GIVEN PASSAGE >>

Luis Robles (MBA 2010)
X-Star Partners -
A Dream Redefined
We first met Peter Szulczewski when he was working on a neat concept called ContextLogic. He had built contextual targeting technology that would help make websites (primarily in the media vertical) more profitable. A May 2011 investment memo [cowritten with former colleagues Sunil Nagaraj (MBA 2009) and David Cowan (MBA 1992)] had this to say: Peter and his team were “pioneering the use of machine learning and natural language processing algorithms to improve the relevance of online advertising.” The company’s technology led to more than a 100 percent lift in the performance of ads on the page, something that could benefit a lot of destination sites on the internet. We even had come to an agreement on investment terms at a reasonable valuation. What’s not to like? Well, media sites just weren’t buying it, unfortunately—they weren’t set up to integrate the technology quickly and take full advantage of its benefits.
We parted ways as friends and agreed to keep in touch. Peter and his team were busy after that, pivoting the company to become Wish, a mobile shopping app with a cheap, cheerful, low-friction ethos. The items in the app’s feed are customized based on your online habits, no doubt leveraging the company’s strong technology around contextual ad targeting. The concept took off: Wish is now one of the top-ranked shopping sites in the world and on track to break $2 billion in revenue in 2018 with 300 million active users and a reported $8.5 billion valuation. Not bad for a failed ad-tech experiment.

Collected data:
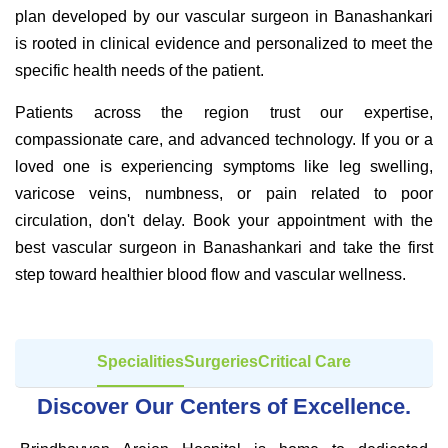
plan developed by our vascular surgeon in Banashankari
is rooted in clinical evidence and personalized to meet the
specific health needs of the patient.
Patients across the region trust our expertise,
compassionate care, and advanced technology. If you or a
loved one is experiencing symptoms like leg swelling,
varicose veins, numbness, or pain related to poor
circulation, don't delay. Book your appointment with the
best vascular surgeon in Banashankari and take the first
step toward healthier blood flow and vascular wellness.
Specialities
Surgeries
Critical Care
Discover Our Centers of Excellence.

ACTION ITEM >>
Write what comes next in the passage about the origins of Wish, starting after its final sentence.

TASK OUTPUT >>
Here’s what we wrote about Peter and his team at the time we were considering the investment: “We think the team is incredibly strong and is one of the main reasons for our enthusiasm about backing the business at this early stage. They have absolutely the right DNA to tackle some of the most difficult and intractable computer science problems around automatically understanding the context where ads are served.” In other words, teams and leaders of this caliber and level of ambition are rare. Even when their first ideas don’t pan out perfectly, they figure out a way to survive and thrive. I should have listened to our own assessment of Peter and his ability to solve problems previously thought to be unsolvable. In the end, he achieved his dreams—just not in the way that any of us expected.
Ethan Kurzweil (MBA 2008)
Bessemer Venture Partners -
Power of the Pivot
In 2008, a few members of the New York Angels met with a founder of a company called Tote, which was developing an app for the iPhone to be used for shopping. If you typed in “red skirt,” red skirts from various retailers would appear. None of the founders had any experience in retail, the app was slow, and almost all of us passed. When it did launch, the app was a disappointment. But the founders learned and pivoted into a web-based platform called Pinterest. A $25,000 investment grew to north of $25 million. Yup.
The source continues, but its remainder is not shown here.